Športsko-rekreacijski centar Jarun ('Sports-recreational centre Jarun'), better known by abbreviation ŠRC Jarun (also known as Rekreacijsko-sportski centar Jarun, abbr. RSC Jarun), is a multi-purpose sports venue in the Jarun neighbourhood of Zagreb owned by the City of Zagreb, which spans on 240 hectares and includes all sports and recreational facilities in and around Jarun Lake, bordered to the south by the Sava River, and on the other sides by Staglišće, Vrbani and Prečko neighbourhoods. It includes a regatta course for rowing, kayaking and canoeing, Veliko jezero ('Big Lake') and Malo jezero ('Small Lake', sailing practice grounds),
bicycle and hiking trails, playgrounds for various sports (basketball, beach volleyball, beach handball, table tennis, football, bocce).

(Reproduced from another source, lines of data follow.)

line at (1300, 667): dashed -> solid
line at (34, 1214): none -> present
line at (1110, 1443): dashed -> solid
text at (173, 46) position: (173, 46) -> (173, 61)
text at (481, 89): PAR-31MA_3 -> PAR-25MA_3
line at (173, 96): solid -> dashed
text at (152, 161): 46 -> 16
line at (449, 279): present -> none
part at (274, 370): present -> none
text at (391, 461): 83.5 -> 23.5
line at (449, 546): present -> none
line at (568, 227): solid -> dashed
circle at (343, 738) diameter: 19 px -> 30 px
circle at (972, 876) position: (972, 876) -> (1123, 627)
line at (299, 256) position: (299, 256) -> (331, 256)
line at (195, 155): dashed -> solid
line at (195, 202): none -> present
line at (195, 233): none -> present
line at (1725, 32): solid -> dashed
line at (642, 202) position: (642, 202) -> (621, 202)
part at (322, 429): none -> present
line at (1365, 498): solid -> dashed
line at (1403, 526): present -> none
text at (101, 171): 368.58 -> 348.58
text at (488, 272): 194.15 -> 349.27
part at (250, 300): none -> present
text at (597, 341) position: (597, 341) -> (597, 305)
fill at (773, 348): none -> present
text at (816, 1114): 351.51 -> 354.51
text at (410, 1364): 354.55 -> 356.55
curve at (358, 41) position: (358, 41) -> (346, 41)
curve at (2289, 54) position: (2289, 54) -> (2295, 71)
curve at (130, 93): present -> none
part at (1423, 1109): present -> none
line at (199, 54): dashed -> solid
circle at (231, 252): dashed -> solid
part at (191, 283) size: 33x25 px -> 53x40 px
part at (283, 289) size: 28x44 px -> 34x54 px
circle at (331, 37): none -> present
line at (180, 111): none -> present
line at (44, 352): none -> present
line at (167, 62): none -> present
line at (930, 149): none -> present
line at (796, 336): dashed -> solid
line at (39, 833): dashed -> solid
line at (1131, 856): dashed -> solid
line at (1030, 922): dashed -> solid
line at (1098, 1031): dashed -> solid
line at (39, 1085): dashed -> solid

It was developed for the 1987 Summer Universiade Jarun is declared a bathing resort a year later. Five pebble beaches can accommodate up to 20,000 swimmers in the summer months.

The World Rowing Cup race is held on the regatta course.

The Croatian Army and Croatian Mountain Rescue Service on the occasion of Croatian Army Day and Statehood Day regularly hold a commemorative program, exhibitions of weapons and military equipment, demonstration exercises, etc.